Bollinger explained that variants are spreading quickly as new mutations develop because “unvaccinated people are getting infected and infecting unvaccinated people at a high rate.” More than 99.9% of all variant infections are from or to unvaccinated people, Bollinger said.

Medical experts at Meedan’s Health Desk reiterated that “there is no evidence of any known vaccine causing new or more dangerous variants of COVID-19.”

They explained that “when an individual is vaccinated, they are less likely to contract and transmit the virus, and therefore less likely to contract and transmit viral variants of COVID-19.”

“The idea that viruses would evolve and grow stronger to evade vaccines may seem like common sense, but there is no evidence for these claims,” they added.

ANTIBODY DEPENDANT ENHACEMENT

The Children’s Hospital of Philadelphia explains that Antibody-dependent Enhancement (ADE) “occurs when the antibodies generated during an immune response recognize and bind to a pathogen, but they are unable to prevent infection” and actually act as a vessel and can cause the worsening of a disease.

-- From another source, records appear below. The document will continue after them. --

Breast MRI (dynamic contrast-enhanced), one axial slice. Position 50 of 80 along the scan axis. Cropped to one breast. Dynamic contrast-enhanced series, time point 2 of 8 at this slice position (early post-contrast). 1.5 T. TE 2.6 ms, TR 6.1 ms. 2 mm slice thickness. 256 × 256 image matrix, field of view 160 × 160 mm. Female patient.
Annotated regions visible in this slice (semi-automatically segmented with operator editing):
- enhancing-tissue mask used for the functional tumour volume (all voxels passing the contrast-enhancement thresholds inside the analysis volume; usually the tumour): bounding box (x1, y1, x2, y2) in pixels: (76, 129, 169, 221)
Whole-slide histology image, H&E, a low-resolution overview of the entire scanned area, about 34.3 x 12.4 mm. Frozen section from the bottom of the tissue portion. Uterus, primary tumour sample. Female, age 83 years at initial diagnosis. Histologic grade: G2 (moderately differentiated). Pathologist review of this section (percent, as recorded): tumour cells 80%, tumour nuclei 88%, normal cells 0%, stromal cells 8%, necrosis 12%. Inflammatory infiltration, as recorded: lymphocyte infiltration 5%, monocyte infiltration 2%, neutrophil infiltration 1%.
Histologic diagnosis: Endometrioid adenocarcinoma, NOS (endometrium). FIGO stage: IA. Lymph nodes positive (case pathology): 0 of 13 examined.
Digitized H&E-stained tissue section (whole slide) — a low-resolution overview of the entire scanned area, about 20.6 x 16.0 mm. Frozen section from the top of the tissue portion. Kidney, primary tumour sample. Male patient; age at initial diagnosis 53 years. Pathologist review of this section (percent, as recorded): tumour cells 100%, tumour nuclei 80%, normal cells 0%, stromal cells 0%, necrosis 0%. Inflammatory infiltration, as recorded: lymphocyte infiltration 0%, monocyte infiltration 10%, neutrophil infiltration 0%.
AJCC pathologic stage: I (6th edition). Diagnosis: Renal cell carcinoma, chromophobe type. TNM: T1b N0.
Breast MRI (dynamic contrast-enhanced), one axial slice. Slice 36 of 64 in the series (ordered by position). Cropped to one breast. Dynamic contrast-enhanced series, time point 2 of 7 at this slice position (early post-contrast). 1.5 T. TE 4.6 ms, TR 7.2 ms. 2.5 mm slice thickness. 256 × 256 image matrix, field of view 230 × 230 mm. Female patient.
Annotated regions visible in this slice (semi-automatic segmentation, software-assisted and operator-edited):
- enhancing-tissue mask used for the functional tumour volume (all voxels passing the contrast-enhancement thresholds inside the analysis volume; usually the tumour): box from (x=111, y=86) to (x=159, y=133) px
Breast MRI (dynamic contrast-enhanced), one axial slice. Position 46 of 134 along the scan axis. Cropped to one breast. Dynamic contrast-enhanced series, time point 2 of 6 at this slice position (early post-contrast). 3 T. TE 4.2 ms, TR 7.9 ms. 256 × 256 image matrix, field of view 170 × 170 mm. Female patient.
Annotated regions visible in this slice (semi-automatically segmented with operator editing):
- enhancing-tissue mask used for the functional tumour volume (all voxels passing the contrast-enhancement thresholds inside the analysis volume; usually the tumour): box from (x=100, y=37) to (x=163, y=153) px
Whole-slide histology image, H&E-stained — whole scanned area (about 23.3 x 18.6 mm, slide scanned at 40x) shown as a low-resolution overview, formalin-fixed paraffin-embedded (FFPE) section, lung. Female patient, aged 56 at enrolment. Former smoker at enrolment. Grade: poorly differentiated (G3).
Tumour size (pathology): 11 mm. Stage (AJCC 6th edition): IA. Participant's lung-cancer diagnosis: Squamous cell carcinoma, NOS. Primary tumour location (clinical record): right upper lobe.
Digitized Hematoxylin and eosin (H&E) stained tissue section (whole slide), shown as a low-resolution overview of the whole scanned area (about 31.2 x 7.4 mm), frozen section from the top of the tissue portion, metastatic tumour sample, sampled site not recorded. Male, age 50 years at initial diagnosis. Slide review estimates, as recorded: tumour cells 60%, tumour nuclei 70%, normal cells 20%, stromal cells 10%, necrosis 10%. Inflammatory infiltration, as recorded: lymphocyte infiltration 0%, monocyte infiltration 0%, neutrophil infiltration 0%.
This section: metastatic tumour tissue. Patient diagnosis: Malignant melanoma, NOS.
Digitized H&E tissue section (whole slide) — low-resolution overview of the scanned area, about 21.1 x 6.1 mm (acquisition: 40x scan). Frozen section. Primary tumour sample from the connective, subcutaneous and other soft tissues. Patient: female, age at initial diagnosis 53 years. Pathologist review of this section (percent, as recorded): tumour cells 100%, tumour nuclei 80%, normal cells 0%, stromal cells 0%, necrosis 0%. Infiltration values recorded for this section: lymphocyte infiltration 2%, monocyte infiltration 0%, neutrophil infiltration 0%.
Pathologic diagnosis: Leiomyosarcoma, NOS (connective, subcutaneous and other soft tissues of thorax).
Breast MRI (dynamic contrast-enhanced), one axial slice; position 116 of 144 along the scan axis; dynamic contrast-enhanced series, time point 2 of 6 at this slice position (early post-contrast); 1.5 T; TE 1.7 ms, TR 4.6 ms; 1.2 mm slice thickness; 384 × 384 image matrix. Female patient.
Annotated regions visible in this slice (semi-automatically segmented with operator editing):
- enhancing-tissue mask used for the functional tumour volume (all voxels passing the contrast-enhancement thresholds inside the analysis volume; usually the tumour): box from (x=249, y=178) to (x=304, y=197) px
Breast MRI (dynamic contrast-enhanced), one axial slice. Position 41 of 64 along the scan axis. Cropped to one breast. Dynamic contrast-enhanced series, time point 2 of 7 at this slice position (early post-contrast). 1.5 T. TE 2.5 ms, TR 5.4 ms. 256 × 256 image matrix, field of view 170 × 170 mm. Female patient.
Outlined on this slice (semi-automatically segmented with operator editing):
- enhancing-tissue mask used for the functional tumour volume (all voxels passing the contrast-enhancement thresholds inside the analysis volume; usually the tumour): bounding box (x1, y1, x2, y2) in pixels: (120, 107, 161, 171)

Meedan’s experts said on May 25, 2021 that so far “there have been no verified reports of ADE occurring as a result of COVID-19 vaccines.”

Mitigating ADE has been a priority in COVID-19 vaccine development. Some strategies during this process include monitoring and evaluating animal and human trials for ADE, looking over real-world COVID-19 infection data, and “specifically targeting a SARS-CoV-2 protein that was the least likely to cause ADE in early vaccine design.”

They note that data showing lower hospitalizations and cases among populations vaccinated for COVID-19 would likely not be happening if ADE were taking place.

VERDICT

False. Evidence does not point to vaccinated individuals carrying or causing more dangerous COVID-19 variants. Based on evidence so far, there is no indication that COVID-19 vaccines are causing ADE.